More information on the usage of the factory block and how it is integrated in the Make based build flow can be found in the Tools/FactoryData folder.
As part of your Matter product, the authenticated firmware that is created, certified and approved by CSA, together with the Certification Declaration (CD) that is issued by the CSA needs to be programmed. Each device needs to be provisioned with a Product Attestation Intermediate (PAI) certificate and an unique Device Attestation Certificate (DAC). Finally, also the DAC private key needs to be provisioned securely in the Qorvo Silicon. These steps are illustrated in the picture below.

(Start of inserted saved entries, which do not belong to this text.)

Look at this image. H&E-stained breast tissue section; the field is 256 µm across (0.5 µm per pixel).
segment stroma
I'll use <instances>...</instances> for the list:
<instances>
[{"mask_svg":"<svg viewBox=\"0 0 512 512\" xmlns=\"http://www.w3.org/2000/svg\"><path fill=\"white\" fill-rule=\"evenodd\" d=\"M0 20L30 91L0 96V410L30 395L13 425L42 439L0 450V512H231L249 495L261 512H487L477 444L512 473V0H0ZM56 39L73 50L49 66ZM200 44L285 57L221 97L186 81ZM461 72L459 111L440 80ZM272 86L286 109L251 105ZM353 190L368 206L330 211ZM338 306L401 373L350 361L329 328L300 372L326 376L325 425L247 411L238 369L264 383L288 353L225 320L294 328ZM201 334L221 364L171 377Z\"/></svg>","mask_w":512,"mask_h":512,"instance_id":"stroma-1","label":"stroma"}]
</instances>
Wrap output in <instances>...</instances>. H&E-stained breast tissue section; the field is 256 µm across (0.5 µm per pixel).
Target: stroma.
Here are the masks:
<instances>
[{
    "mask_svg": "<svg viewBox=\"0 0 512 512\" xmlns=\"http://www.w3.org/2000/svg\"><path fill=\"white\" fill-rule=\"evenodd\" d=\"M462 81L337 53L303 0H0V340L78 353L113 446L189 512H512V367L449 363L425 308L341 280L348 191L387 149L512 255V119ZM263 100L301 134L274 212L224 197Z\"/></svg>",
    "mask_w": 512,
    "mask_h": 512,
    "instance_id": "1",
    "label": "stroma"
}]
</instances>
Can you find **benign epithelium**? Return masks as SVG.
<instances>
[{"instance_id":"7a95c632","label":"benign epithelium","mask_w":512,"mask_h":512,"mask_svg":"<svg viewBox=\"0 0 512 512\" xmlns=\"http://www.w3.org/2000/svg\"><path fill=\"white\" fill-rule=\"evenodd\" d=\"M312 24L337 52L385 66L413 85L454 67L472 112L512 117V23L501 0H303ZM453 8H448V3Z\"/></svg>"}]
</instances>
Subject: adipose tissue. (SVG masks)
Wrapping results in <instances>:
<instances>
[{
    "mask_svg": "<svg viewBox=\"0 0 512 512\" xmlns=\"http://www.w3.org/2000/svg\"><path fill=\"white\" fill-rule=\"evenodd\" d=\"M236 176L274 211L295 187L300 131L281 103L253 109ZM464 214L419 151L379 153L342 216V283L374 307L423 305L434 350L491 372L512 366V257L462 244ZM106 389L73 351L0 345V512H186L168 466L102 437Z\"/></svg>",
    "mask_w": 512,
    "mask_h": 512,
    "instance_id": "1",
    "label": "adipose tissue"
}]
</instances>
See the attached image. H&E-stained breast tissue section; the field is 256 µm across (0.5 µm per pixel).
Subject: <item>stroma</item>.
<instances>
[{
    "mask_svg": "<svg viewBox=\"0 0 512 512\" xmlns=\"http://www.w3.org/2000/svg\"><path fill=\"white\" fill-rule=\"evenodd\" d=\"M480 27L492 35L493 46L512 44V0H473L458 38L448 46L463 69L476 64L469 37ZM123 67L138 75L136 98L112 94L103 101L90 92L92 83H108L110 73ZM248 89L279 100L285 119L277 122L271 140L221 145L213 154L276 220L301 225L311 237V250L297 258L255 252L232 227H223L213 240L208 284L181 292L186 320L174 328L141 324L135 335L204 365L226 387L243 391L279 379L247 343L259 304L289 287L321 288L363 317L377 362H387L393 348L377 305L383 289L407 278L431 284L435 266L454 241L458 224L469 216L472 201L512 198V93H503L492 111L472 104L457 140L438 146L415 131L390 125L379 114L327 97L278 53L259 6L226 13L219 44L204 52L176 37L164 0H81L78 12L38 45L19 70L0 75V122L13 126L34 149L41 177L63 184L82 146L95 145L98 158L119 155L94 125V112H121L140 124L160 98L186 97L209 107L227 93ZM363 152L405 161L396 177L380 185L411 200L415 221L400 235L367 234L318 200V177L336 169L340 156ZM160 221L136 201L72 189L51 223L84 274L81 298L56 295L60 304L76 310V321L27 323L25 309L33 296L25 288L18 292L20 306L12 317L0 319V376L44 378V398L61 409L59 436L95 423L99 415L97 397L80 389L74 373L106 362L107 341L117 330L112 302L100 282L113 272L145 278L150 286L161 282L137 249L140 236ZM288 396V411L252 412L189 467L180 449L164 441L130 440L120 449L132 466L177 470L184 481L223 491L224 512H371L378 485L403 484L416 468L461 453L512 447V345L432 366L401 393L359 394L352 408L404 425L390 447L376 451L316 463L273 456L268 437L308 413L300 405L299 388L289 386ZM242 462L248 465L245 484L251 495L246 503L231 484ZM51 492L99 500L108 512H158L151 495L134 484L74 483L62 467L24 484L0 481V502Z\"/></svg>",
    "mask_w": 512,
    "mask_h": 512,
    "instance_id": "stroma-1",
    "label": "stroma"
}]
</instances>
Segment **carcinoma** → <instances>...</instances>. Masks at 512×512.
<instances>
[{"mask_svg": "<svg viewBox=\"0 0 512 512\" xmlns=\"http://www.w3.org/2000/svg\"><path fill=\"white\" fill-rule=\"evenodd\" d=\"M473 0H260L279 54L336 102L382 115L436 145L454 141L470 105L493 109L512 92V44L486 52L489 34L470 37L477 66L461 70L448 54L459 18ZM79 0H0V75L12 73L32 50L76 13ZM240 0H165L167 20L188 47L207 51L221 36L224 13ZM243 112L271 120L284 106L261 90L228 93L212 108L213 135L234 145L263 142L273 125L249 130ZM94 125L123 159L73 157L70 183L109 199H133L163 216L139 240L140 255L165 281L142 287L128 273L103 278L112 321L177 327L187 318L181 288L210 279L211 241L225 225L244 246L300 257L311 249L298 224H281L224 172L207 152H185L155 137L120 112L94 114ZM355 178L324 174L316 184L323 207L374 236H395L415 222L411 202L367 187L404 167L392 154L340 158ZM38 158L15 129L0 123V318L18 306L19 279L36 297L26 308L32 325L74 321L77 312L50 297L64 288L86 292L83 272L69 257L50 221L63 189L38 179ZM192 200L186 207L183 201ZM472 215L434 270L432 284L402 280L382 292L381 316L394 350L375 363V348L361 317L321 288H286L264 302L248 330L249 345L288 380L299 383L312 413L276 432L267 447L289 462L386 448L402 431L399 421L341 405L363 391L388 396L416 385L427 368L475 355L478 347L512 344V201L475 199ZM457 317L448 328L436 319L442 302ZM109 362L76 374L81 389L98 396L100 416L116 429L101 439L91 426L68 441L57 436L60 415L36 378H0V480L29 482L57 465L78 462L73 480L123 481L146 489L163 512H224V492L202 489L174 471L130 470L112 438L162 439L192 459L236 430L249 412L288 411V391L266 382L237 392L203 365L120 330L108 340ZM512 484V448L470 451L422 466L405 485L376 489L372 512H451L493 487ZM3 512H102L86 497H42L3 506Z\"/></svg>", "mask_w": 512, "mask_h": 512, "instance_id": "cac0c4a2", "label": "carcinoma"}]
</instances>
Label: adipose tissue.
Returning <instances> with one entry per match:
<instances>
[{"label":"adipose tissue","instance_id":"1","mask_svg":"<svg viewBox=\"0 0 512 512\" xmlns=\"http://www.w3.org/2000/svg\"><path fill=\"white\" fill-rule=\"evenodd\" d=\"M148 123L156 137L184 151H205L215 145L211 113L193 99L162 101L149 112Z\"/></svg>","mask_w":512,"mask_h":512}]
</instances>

Also, the Device Attestation PKI, signing chain is shown in the picture. As mentioned already, the root CA is the PAA. Two options are supported by Qorvo for PAA selection as shown below.
Option A: Use your own PKI. If you have set up your own PKI and you comply to the Matter PKI Certificate Policy, you can obtain your own PAA entry in the DCL (Vendor ID scoped or Non-Vendor ID scoped). This can be used to generate your PAI and unique DACs.
Option B: Select a PKI provider. There are PKI providers who are member of the CSA. These providers can be contracted to generate PAI and DAC for your product. In this way it is not needed to set up your own Certification Authority chain. PKI providers have a non-Vendor ID scoped PAA making it possible for them to create certificates for multiple vendors. Their PAA will then be used to create a manufacturer specific PAI that signs unique DACs for each device.
The certificates need to be used as input for generating your production factory block. More information on the steps to take to get all the needed data programmed on your production device can be found in Creating production build for the factory, and the Certificate service example.